Hasta hace unos años, unos veinte, en este mismo chaflán de la plaza de la República Dominicana abría sus puertas un restaurante familiar con aire de cuarto de estar, exquisita cocina casera y precios moderados; se llamaba La Tortuga, y por lo visto no pudo, o no quiso, adaptarse al paso rápido de los tiempos.

Pese a su relativa juventud, la plaza de la República Dominicana guarda en sus anales una tragedia histórica: la triste memoria de uno de los más sangrientos atentados de ETA que hizo saltar por los aires un autobús de la Guardia Civil. Durante largos meses, los inmuebles de la plaza conservaron las huellas del irracional estallido de violencia, pero poco a poco la vida del barrio resurgió con un ritmo cada vez más acelerado.

La calle de Costa Rica, desde hace unos años, empieza y termina en túnel, como al alcalde le gusta, y ha perdido parte de la animación que en los años setenta y ochenta le proporcionaban músicos de rock, jóvenes actores y prometedores artistas que ocupaban sobre todo los apartamentos de alquiler de unos bloques con hechuras de búnker situados en los primeros números de la acera de los impares. Sólo el veterano restaurante armenio Ararat permanece a flote después del diluvio y de la diáspora.

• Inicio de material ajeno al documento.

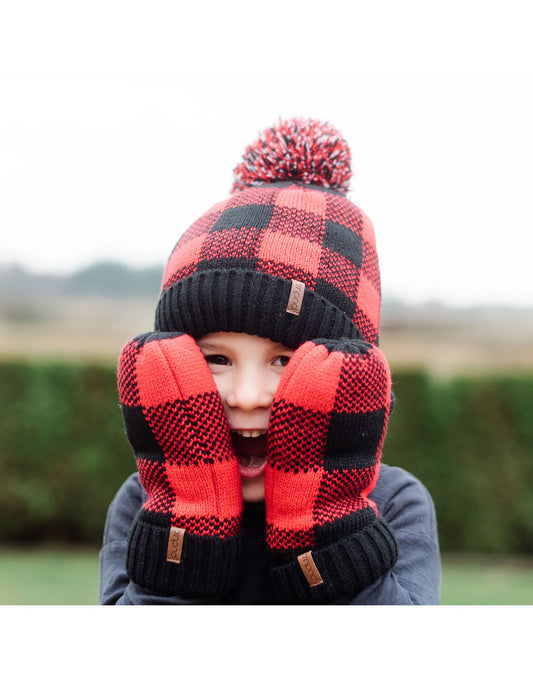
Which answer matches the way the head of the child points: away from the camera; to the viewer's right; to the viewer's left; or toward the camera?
toward the camera

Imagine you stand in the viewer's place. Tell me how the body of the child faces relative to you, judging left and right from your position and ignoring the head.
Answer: facing the viewer
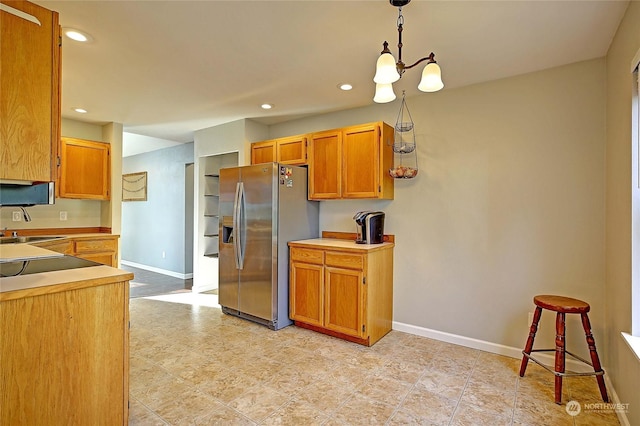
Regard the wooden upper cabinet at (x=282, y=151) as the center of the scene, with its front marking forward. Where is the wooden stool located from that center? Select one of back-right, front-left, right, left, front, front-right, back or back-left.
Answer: left

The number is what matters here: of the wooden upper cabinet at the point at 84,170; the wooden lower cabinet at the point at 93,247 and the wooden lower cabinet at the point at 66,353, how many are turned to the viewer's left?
0

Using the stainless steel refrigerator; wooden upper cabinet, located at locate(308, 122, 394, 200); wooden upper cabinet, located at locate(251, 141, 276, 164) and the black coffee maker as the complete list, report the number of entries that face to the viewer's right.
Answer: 0

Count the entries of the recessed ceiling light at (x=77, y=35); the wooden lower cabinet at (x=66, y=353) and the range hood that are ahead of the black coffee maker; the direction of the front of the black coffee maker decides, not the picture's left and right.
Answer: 3

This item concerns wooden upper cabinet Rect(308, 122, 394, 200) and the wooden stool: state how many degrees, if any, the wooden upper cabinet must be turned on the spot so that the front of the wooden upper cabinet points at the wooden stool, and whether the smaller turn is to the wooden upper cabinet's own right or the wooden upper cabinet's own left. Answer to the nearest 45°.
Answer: approximately 90° to the wooden upper cabinet's own left

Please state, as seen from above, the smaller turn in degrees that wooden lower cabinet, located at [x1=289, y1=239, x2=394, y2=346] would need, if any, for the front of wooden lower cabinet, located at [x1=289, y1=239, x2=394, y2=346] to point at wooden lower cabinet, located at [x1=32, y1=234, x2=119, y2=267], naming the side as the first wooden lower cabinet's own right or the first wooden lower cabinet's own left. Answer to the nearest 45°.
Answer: approximately 45° to the first wooden lower cabinet's own right

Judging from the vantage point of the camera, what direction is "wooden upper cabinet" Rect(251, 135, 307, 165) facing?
facing the viewer and to the left of the viewer

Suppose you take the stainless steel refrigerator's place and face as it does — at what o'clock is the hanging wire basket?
The hanging wire basket is roughly at 8 o'clock from the stainless steel refrigerator.

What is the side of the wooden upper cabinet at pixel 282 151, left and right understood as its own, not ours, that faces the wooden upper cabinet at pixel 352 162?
left

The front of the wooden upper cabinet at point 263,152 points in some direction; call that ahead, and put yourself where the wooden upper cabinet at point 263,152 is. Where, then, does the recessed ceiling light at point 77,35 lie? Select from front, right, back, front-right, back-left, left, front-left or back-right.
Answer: front

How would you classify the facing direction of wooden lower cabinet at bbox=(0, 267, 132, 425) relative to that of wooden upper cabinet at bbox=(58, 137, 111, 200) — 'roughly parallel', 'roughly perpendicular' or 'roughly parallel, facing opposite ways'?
roughly perpendicular

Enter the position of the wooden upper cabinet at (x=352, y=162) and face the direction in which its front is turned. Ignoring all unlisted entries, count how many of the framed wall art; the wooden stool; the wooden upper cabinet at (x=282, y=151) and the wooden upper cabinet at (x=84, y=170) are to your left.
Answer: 1

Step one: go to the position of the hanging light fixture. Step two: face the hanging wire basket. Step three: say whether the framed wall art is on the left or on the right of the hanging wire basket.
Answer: left

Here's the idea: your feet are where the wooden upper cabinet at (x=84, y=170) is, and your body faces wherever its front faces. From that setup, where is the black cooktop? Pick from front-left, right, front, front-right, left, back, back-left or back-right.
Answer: front-right

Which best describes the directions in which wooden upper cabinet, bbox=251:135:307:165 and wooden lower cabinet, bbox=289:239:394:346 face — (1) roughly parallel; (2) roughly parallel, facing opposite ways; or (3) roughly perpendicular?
roughly parallel
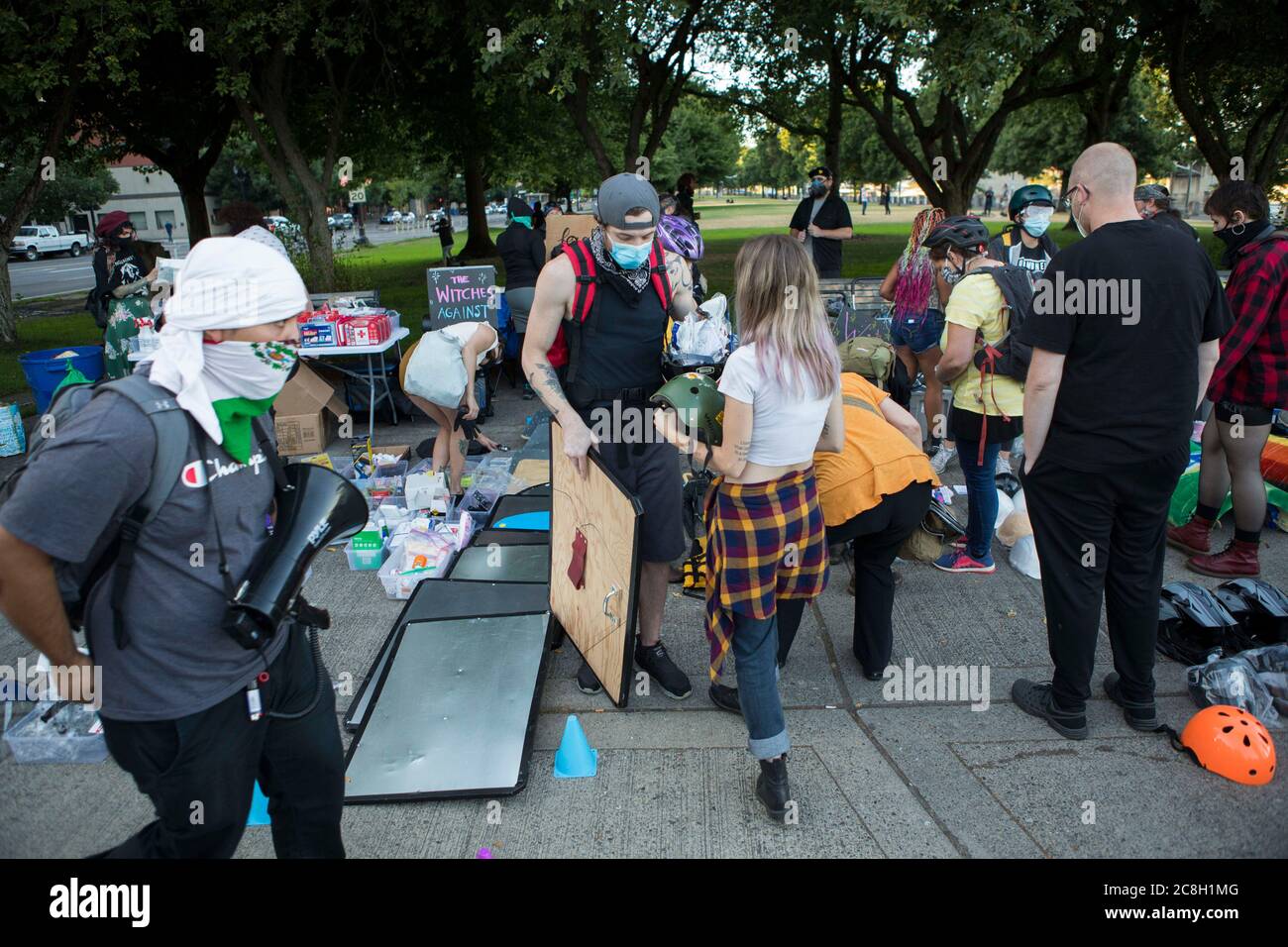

Pero ni las más selectas boutiques ni las más celebérrimas cadenas de comida rápida situadas en este tramo de Príncipe de Vergara pueden escapar estos días, que son meses y serán años, del abismo que abren a sus pies las colosales obras del metro Nuevos Ministerios-Barajas, que han transformado esta pujante zona comercial en desolado, estruendoso y peligroso campo de batalla que hay que cruzar a través de frágiles e improvisadas pasarelas.